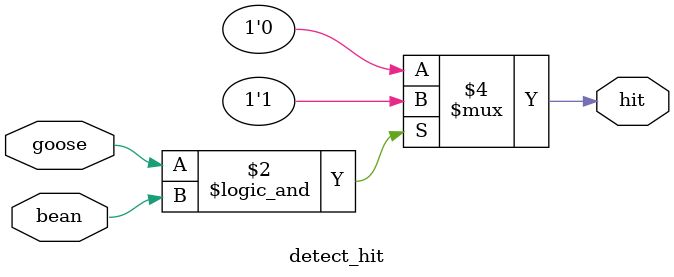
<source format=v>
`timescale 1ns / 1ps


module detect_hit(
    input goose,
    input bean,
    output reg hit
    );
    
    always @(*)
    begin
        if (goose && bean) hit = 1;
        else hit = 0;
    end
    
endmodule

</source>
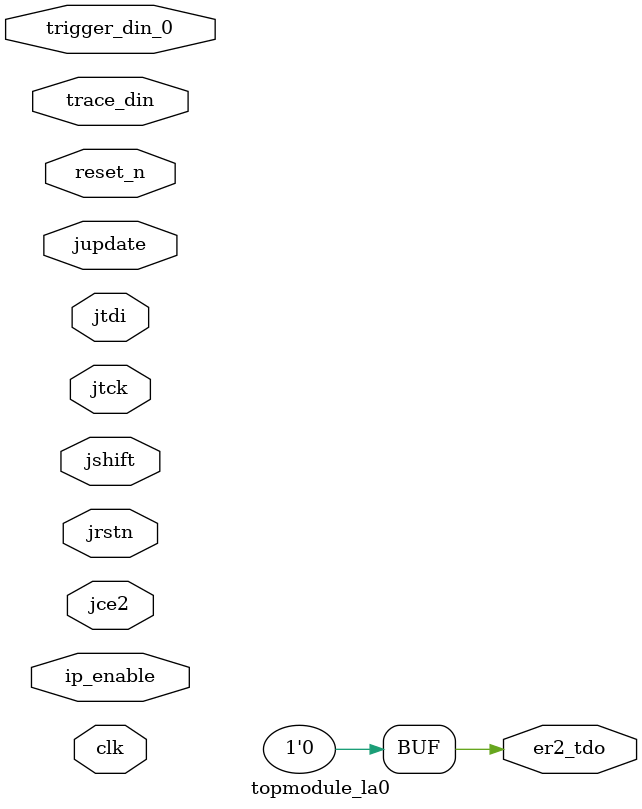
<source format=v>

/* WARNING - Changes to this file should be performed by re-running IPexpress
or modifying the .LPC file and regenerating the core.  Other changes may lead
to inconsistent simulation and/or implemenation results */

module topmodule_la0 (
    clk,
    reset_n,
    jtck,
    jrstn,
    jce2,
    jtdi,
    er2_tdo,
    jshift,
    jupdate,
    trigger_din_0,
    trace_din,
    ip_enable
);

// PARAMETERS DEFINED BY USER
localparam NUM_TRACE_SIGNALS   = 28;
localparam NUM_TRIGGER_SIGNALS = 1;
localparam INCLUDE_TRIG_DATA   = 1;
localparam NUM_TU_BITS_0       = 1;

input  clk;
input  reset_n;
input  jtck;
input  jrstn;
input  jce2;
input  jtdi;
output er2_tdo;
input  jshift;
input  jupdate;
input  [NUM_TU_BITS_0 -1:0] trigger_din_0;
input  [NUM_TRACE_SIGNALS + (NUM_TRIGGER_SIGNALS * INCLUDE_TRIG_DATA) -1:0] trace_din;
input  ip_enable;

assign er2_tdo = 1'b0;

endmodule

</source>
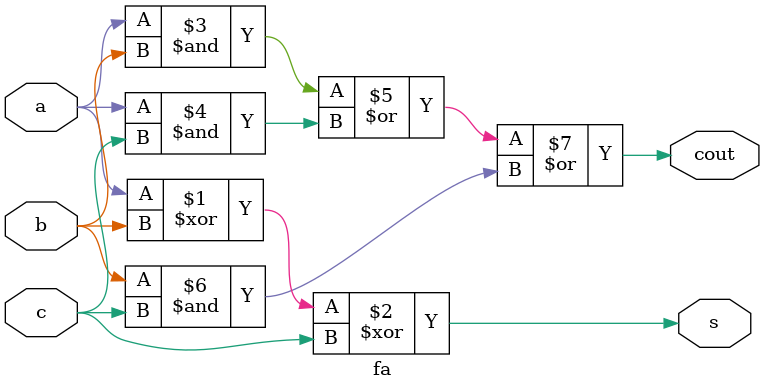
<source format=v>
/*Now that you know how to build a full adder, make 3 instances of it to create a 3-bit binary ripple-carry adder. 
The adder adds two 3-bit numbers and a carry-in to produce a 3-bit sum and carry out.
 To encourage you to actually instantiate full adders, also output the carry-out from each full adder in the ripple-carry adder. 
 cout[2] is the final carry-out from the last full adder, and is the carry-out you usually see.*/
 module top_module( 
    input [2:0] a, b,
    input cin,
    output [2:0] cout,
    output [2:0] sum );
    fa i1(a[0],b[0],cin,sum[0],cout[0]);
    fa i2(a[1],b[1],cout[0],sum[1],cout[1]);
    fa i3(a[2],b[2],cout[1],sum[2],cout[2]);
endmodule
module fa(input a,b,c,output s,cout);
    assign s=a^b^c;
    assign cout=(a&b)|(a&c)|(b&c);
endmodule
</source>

+++

▸ WORK TO BE COMPLETED
Render the records above word for word and leave the pictures out.

▸ TASK RESULT
<source format=v>
`timescale 1ns / 1ps


module detect_hit(
    input goose,
    input bean,
    output reg hit
    );
    
    always @(*)
    begin
        if (goose && bean) hit = 1;
        else hit = 0;
    end
    
endmodule

</source>
<source format=v>

/* WARNING - Changes to this file should be performed by re-running IPexpress
or modifying the .LPC file and regenerating the core.  Other changes may lead
to inconsistent simulation and/or implemenation results */

module topmodule_la0 (
    clk,
    reset_n,
    jtck,
    jrstn,
    jce2,
    jtdi,
    er2_tdo,
    jshift,
    jupdate,
    trigger_din_0,
    trace_din,
    ip_enable
);

// PARAMETERS DEFINED BY USER
localparam NUM_TRACE_SIGNALS   = 28;
localparam NUM_TRIGGER_SIGNALS = 1;
localparam INCLUDE_TRIG_DATA   = 1;
localparam NUM_TU_BITS_0       = 1;

input  clk;
input  reset_n;
input  jtck;
input  jrstn;
input  jce2;
input  jtdi;
output er2_tdo;
input  jshift;
input  jupdate;
input  [NUM_TU_BITS_0 -1:0] trigger_din_0;
input  [NUM_TRACE_SIGNALS + (NUM_TRIGGER_SIGNALS * INCLUDE_TRIG_DATA) -1:0] trace_din;
input  ip_enable;

assign er2_tdo = 1'b0;

endmodule

</source>
<source format=v>
/*Now that you know how to build a full adder, make 3 instances of it to create a 3-bit binary ripple-carry adder. 
The adder adds two 3-bit numbers and a carry-in to produce a 3-bit sum and carry out.
 To encourage you to actually instantiate full adders, also output the carry-out from each full adder in the ripple-carry adder. 
 cout[2] is the final carry-out from the last full adder, and is the carry-out you usually see.*/
 module top_module( 
    input [2:0] a, b,
    input cin,
    output [2:0] cout,
    output [2:0] sum );
    fa i1(a[0],b[0],cin,sum[0],cout[0]);
    fa i2(a[1],b[1],cout[0],sum[1],cout[1]);
    fa i3(a[2],b[2],cout[1],sum[2],cout[2]);
endmodule
module fa(input a,b,c,output s,cout);
    assign s=a^b^c;
    assign cout=(a&b)|(a&c)|(b&c);
endmodule
</source>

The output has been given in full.